A hipótese do agiota e a premeditação

A Polícia Civil investiga a participação de terceiros ou se a suspeita sofria pressões externas. A criminóloga levanta a hipótese de que o comportamento ansioso ao telefone estivesse ligado a uma cobrança financeira iminente.

"Para mim, essa pessoa que estava esperando [do lado de fora quando ela deixa o imóvel] pode ser um agiota. O carro é bom, agiota tem posse, e isso precisa ser investigado. Ela estava no telefone trocando mensagens o tempo inteirinho.
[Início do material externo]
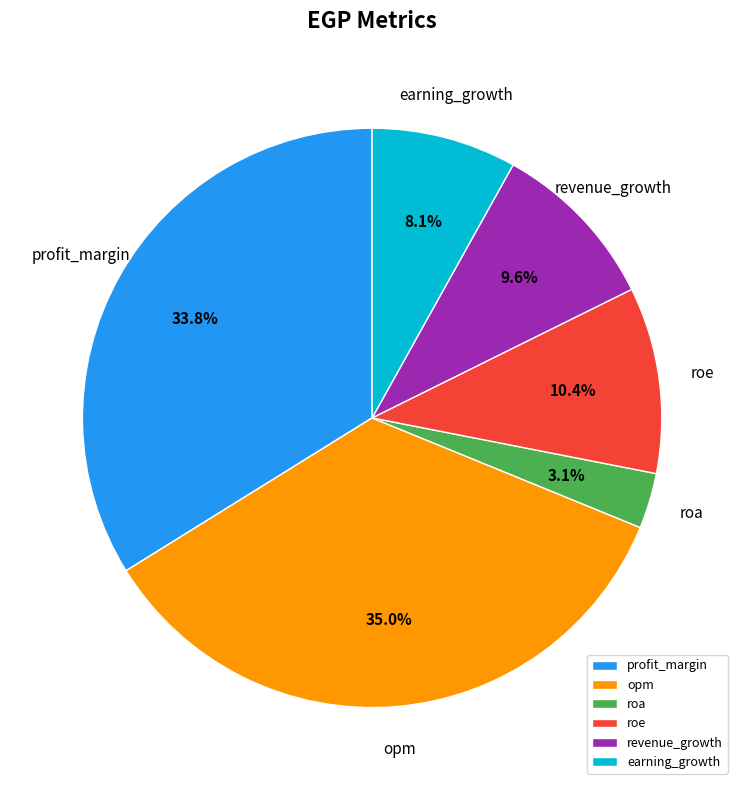

To the nearest percent, what is the combined percentage of roa and earning_growth?

11%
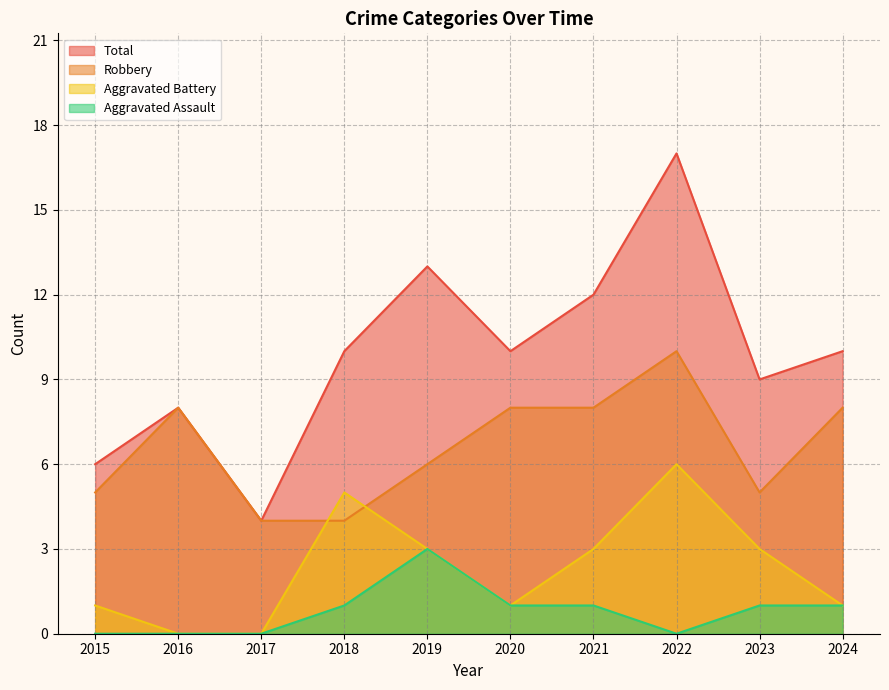

Which series has the largest range (max minus min)?

Total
Deve ter falado que ia trabalhar, que receberia o valor, e pedido para ele esperar", analisa.

Ainda segundo a especialista, as ações da suspeita no local e a escolha de levar remédios de uso controlado contrapõem a tese de um surto momentâneo. "Ela foi já com o intuito de execução. Anda na bolsa com comprimidos e pensou: 'Quem eu ver, será fatal para mim'. Ela é uma pessoa fria. Deu tantas facadas, isso é ódio. Já que vai roubar, rouba o que tem, já deu o prejuízo e deu o remédio para deixar as pessoas grogues, vai embora. Por que executar?", questiona.

Após o crime, a suspeita teria tomado banho no local e utilizado produtos de limpeza para tentar ocultar os vestígios. "O tempo inteiro mostra que ela não tem empatia com o outro. Não existe afeto nessa pessoa; ela colocou o filho em uma situação terrível dessas", complementa a criminóloga.
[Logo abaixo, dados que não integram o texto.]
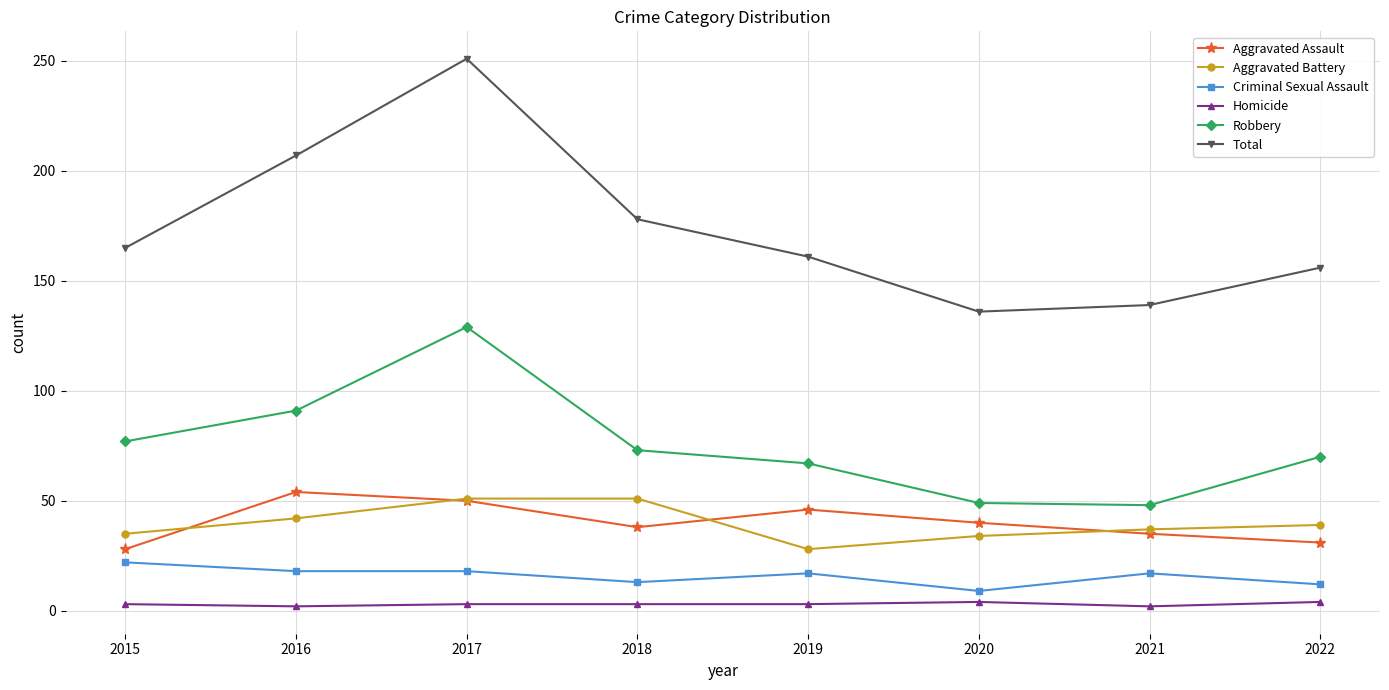

What is the greatest value displayed?

251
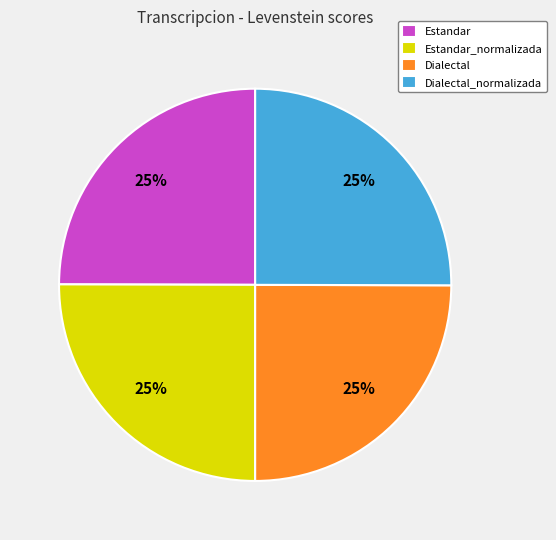

How many slices are in this pie chart?

4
Contestação de insanidade mental

A defesa da suspeita sinalizou que pode solicitar exames para avaliar a saúde mental de Paola, mencionando um possível quadro de esquizofrenia. No entanto, Cláudia Pádua contesta a viabilidade dessa linha técnica com base nas ações coordenadas da diarista. "Isso já é da personalidade dela, e agora falar que tem esquizofrenia é muito fácil. O esquizofrênico não pensa como ela pensou e não arquiteta; ele age naquele momento", argumenta a especialista.
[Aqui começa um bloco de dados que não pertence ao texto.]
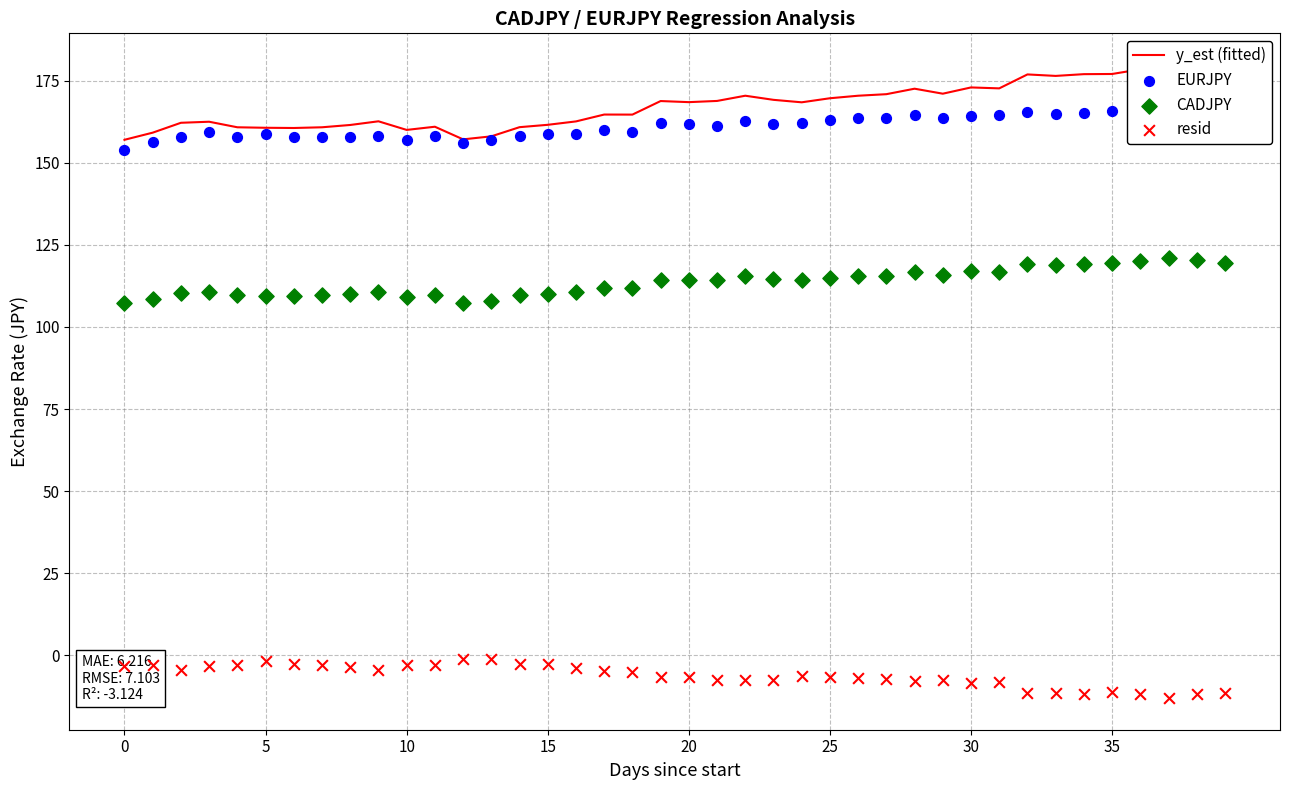

At how many categories does at least one series exceed 55?

40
A fuga e a tentativa de disfarce diante das câmeras de segurança também são apontadas como indícios de uma conduta consciente e calculada, segundo Cláudia. "Ela sai com passo acelerado. Depois, fala com a família que vai para o Espírito Santo. Mais um erro. Ela não queria ser encontrada nem pelos parentes, pois foi, na verdade, para Itabira", complementa.

Preocupação com a vaidade

Segundo Cláudia, fontes ligadas à investigação relataram que, mesmo após ser detida, as prioridades da suspeita divergiam da gravidade do crime. "Durante o exame de corpo de delito, a principal preocupação relatada por Paola não era a situação do filho ou o duplo homicídio, mas sim a preservação de seu mega hair", afirmou a criminóloga. 

Para a especialista, o conjunto de ações define o perfil de Paola: "Uma pessoa ardilosa", conclui.